Canadian Forest Service Publications
Origin and distribution of the Yew Big Bud Mite, Cecidophyopsis psilaspis (Nalepa), in British Columbia. 1997. Mitchell, A.K.; Duncan, R.W.; Bown, T.A.; Marshall, V.G. The Canadian Entomologist 129(4): 745-755.
Year: 1997
Issued by: Pacific Forestry Centre
Catalog ID: 32959
Language: English
Availability: Not available through the CFS (click for more information).

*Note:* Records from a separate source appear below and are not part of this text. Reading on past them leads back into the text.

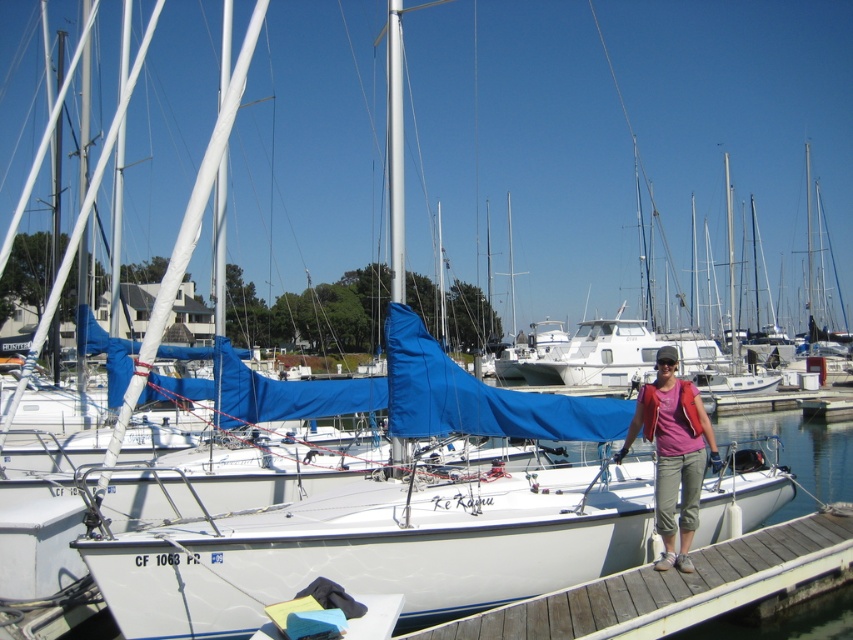
Can you confirm if wooden at lower right is wider than matte pink shirt at center?

Indeed, wooden at lower right has a greater width compared to matte pink shirt at center.

Is point (741, 570) less distant than point (685, 516)?

Yes, it is in front of point (685, 516).

Image resolution: width=853 pixels, height=640 pixels. In order to click on wooden at lower right in this screenshot , I will do `click(677, 588)`.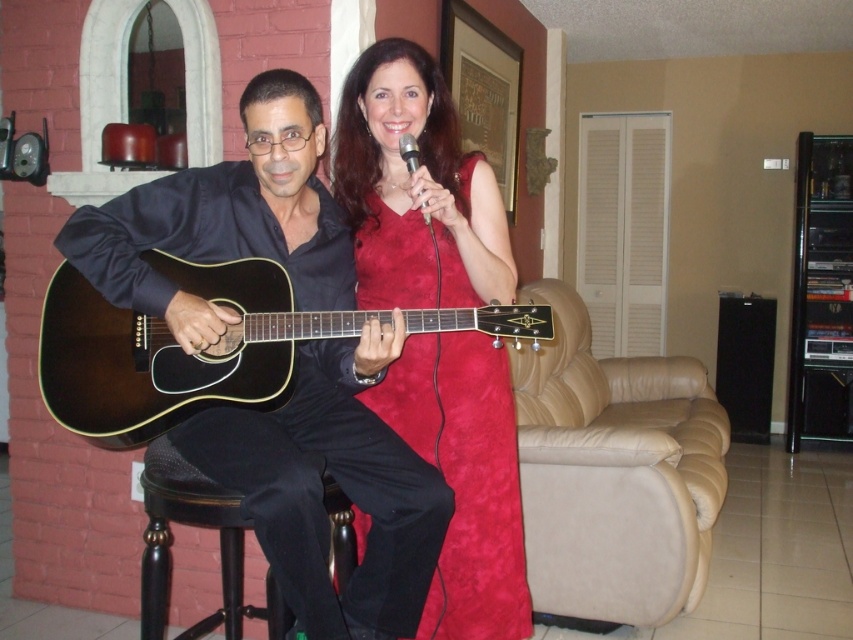
You are standing in the living room and want to reach the point marked at coordinates (498,440). If you take three steps forward, each step covering 0.7 meters, will you pass the point?

The distance to the point is 1.93 meters. Three steps of 0.7 meters each would cover 2.1 meters. Since 2.1 meters is greater than 1.93 meters, you would pass the point.

You are a photographer setting up a shoot in the living room. You need to place a small tripod between the matte black acoustic guitar at left and the black wood bar stool at lower left. Since the guitar is above the stool, will the tripod fit between them horizontally?

The matte black acoustic guitar at left is above the black wood bar stool at lower left, so placing a tripod between them horizontally should be possible as they are positioned at different vertical levels.

You are standing in the living room and want to place a small plant pot exactly at the point labeled as point (463, 477). Can you confirm if this location is near the velvet red dress at center?

Yes, the point (463, 477) corresponds to the velvet red dress at center, so placing the plant pot there would position it near the dress.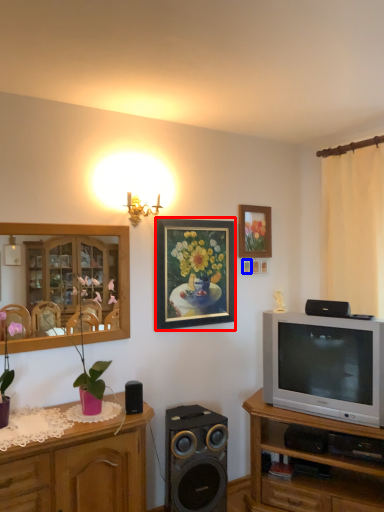
Question: Which point is further to the camera, picture frame (highlighted by a red box) or picture frame (highlighted by a blue box)?

Choices:
 (A) picture frame
 (B) picture frame

Answer: (B)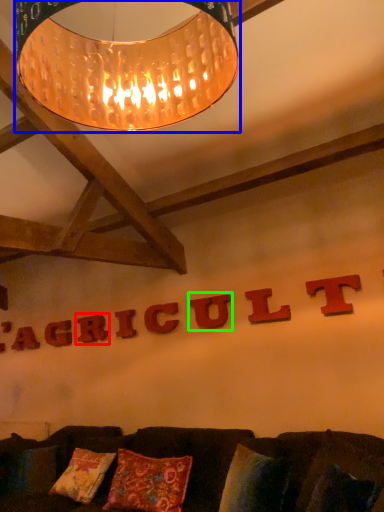
Question: Which object is positioned closest to letter (highlighted by a red box)? Select from lamp (highlighted by a blue box) and letter (highlighted by a green box).

Choices:
 (A) lamp
 (B) letter

Answer: (B)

Available from the Journal's Web site. †
DOI: 10.4039/Ent129745-4
† This site may require a fee
Abstract
The distribution of the yew big bud mite, Cecidophyopsis psilaspis (Nalepa), a pest causing severe damage to Pacific yew, Taxus brevifolia Nutt., was determined within British Columbia. From 1992 to 1994, vegetative and reproductive buds on branch samples collected from 38 interior and 43 coastal populations of Pacific yew were examined for the occurrence of the mite. Mite damage was characterized by marked swelling and browning of both vegetative and reproductive buds. Interior Pacific yew populations were found to be mite free, whereas coastal yew populations were mite infested, except at three high-elevation (>700 m) coastal locations which were apparently mite free. At three other sites, individual trees without symptoms of mite attack did harbour low-density, nondamaging mite populations. The hypothesis that this mite is indigenous is less supported than the hypothesis that it was introduced to British Columbia on English yew, Taxus baccata L., and is limited to its present distribution by climatic and mountain barriers.